__选文节录__
++++++++++++++++++++
SeaTunnel 2.3.11 + Web 1.0.3 Docker 部署实战:Kafka 同步 Hive/ES 完整指南

SeaTunnel 2.3.11 + Web 1.0.3 Docker 部署实战:Kafka 同步 Hive/ES 完整指南

关键词:SeaTunnel 2.3.11、Docker 部署、Kafka 同步、Hive、Elasticsearch、数据集成

本文档详细介绍如何使用 Docker 部署 SeaTunnel 2.3.11 和 SeaTunnel Web 1.0.3,
并配置 Kafka 虚拟表、数据源以及 Kafka 同步到 Hive 和 Elasticsearch 的完整实战案例。

安装准备

目录结构

seatunnel-docker/
├── docker-compose.yml              # 主编排文件
├── hive/                           # Hive 配置
│   ├── hive-site.xml
│   └── lib/                        # 依赖 jar 包
│       └── postgresql-42.5.1.jar
├── init-sql/                       # 初始化 SQL
│   └── seatunnel_server_mysql.sql
├── seatunnel/                      # SeaTunnel 服务端配置
│   ├── Dockerfile
│   └── apache-seatunnel-2.3.11/    # 解压后的二进制包
│       └── lib/                    # 依赖 jar 包
│           ├── hive-exec-3.1.3.jar
│           ├── hive-metastore-3.1.3.jar
│           ├── libfb303-0.9.3.jar
│           ├── mysql-connector-java-8.0.28.jar
│           └── seatunnel-hadoop3-3.1.4-uber.jar
└── seatunnel-web/                  # SeaTunnel Web 配置
    ├── Dockerfile
    └── apache-seatunnel-web-1.0.3-bin/  # 解压后的二进制包
        └── libs/                   # 依赖 jar 包
            └── mysql-connector-java-8.0.28.jar

下载 seatunnel

# seatunnel-2.3.11
https://dlcdn.apache.org/seatunnel/2.3.11/apache-seatunnel-2.3.11-bin.tar.gz

# 源码构建seatunnel-web-1.0.3
git clone https://github.com/apache/seatunnel-web.git
cd seatunnel-web
sh build.sh code

下载依赖包

#hive-metastore容器需要(PostgreSQL为Hive 元数据库)
++++++++++++++++++++
__提供资料__
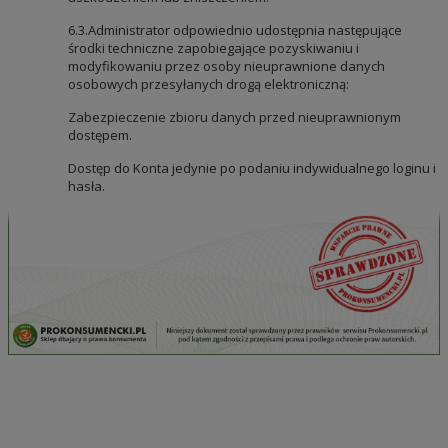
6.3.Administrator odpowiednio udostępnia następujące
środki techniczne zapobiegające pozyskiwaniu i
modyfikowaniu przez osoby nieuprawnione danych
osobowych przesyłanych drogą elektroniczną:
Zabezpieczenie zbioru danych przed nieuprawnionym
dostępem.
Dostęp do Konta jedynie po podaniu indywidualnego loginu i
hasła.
++++++++++++++++++++
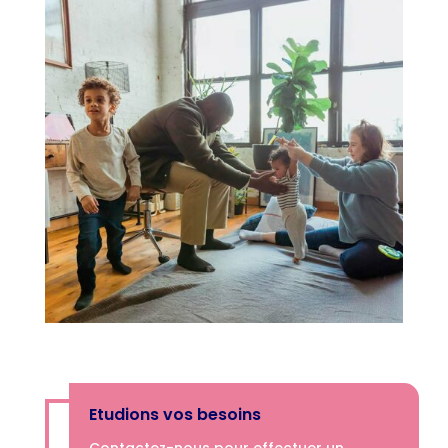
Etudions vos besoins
++++++++++++++++++++
__练习要求__
A. 根据这篇 SeaTunnel 部署指南,回答下列问题:
(i) 文中部署的 SeaTunnel Web 是哪个版本?
(ii) 目录结构中,hive/lib/ 下放的是哪个 jar 包?
(iii) 进入 seatunnel-web 目录后,用哪条命令进行源码构建?
B. 从这篇 SeaTunnel 部署指南的最后一行之后接着写下去。

__参考答案__
A.
(i) 1.0.3
(ii) postgresql-42.5.1.jar
(iii) sh build.sh code

B.
https://jdbc.postgresql.org/download/postgresql-42.5.1.jar

#hive-metastore同步报错缺少依赖包(实际验证加前3个包即可)
https://repo1.maven.org/maven2/org/apache/hive/hive-exec/3.1.3/hive-exec-3.1.3.jar
https://repo1.maven.org/maven2/org/apache/hive/hive-metastore/3.1.3/hive-metastore-3.1.3.jar
https://repo.maven.apache.org/maven2/org/apache/thrift/libfb303/0.9.3/libfb303-0.9.3.jar
https://repo1.maven.org/maven2/org/apache/thrift/libthrift/0.12.0/libthrift-0.12.0.jar
https://repo1.maven.org/maven2/org/apache/hive/hive-common/3.1.3/hive-common-3.1.3.jar

创建项目目录

将准备好的相关文件存放seatunnel-docker目录

mkdir seatunnel-docker
cd seatunnel-docker

Docker部署

docker-compose.yml配置

version: '3.9'

networks:
  seatunnel-network:
    driver: bridge
    ipam:
      config:
        - subnet: 172.16.0.0/24

services:
  # ===== Hive 相关服务 =====
  hive-metastore-db:
    image: postgres:15
    container_name: hive-metastore-db
    hostname: hive-metastore-db
    environment:
      POSTGRES_DB: metastore_db
      POSTGRES_USER: hive
      POSTGRES_PASSWORD: hive123456
    ports:
      - "5432:5432"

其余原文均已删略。